# do you think moving to a small town as a single is dumb ?



## whitehawk (Aug 14, 2012)

Hey people.
Something l read here got me thinking about my new move when the house sells.
Just for the record we separated 1o mths and because of my d, 12, l don't want to go too far.
Got a great town in mind , we lived there before . lt will only be 15mins away from her yet it's a totally separate world to x's spot .
The only thing that's got me a little concerned is the size of it and so maybe l damage my chances of hooking up with someone new later, it's tiny. Although there is 5 other small towns within a 15 min radius and then the much larger main town 30mins away.
And one of the smaller towns 10mins down the road does get 3mill tourists a yr, so it's tiny to but hey , heaps of visitors.
Most of them come through to my town to plus most of the other towns holiday in my town also.

So would you be worried ? Or , would you feel that if we do what's right for us then fate takes care of the rest ?
You know for me the moves about somewhere l'll feel content and really like to be - and staying close to my d . But then l guess too one day , l will wanna hook up again too !


----------



## Stretch (Dec 12, 2012)

Hey brother,

Hope all is well with you. You seem to be slogging your way through it. Way to be strong. 

Maybe you should live where you want to live but do it on a short term basis by renting for 6 months or a year before buying?

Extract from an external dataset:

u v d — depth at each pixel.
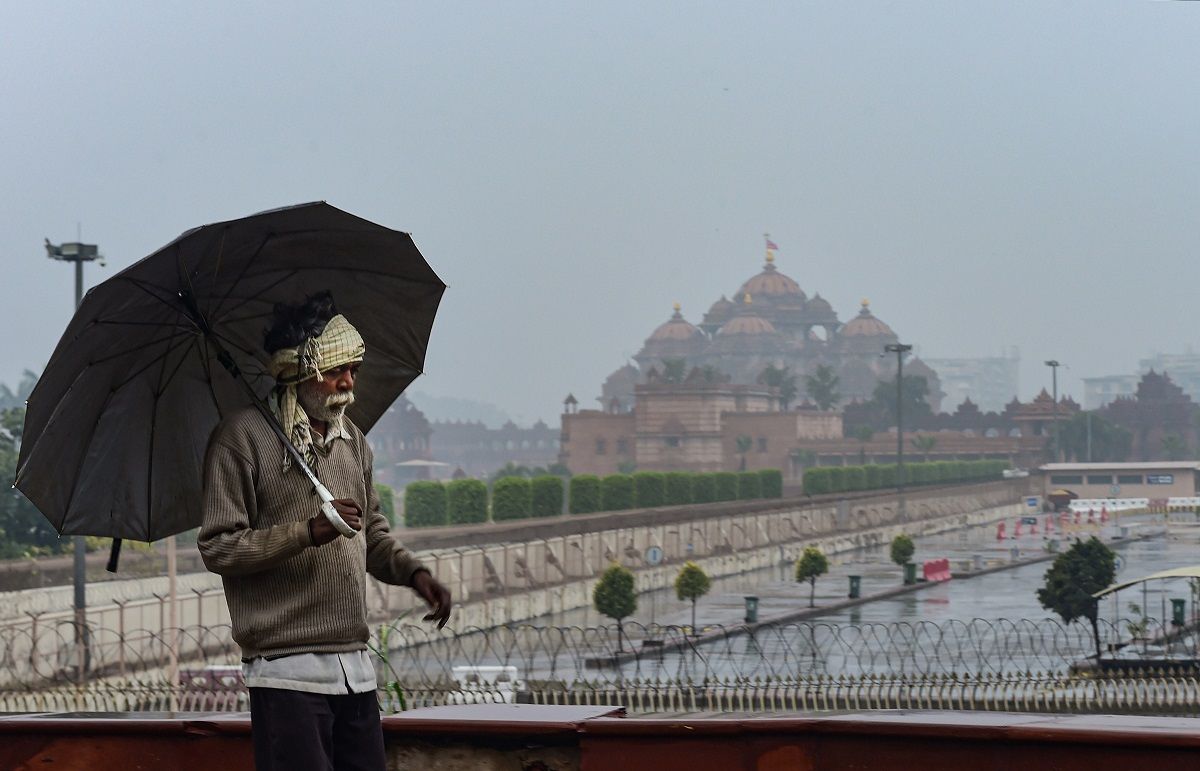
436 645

You should be able to meet plenty of people if you are only 15 min from your previous locale. Stay engaged with your activities from your 180 and you'll probably keep meeting ladies? You can be smart for your D## without sacrificing your whole life I hope.

Good luck friend,
Stretch


----------



## FeministInPink (Sep 13, 2012)

I think Stretch makes a great point. Small towns can be great, and it sounds like you're still close enough to other places that there will still be lots of other people to meet.

So get a short-term rental and see how it goes. If you like it, you can stay there, or move to another small town.

What does your daughter think? She might actually like one place over another -- or she might actually like moving around a little.


----------



## CEL (May 7, 2013)

No to small towns. Sorry I have lived in tiny towns before where it was like an hour to the city. The problems with small towns are.

1. Competition for women every man is looking to score so many if the women have been around. Something just not cool about having sex with a friends X. You are also going to have a reduced number that will really work for you so those that do you are going to have to fight for.

2. Everyone knows your business many are cool about it but everyone talks about everyone.

3. Cickish in the extreme you gotta find your niche and hang there. Not a lot if people to be interested in strange hobbies like indoor rock climbing, yoga hell a swimming pool.

4. Limited night life and adventures if you are like me and like to do stuff well get real used to driving and moving work hours. You will get a very limited number of handouts and those will be bars. 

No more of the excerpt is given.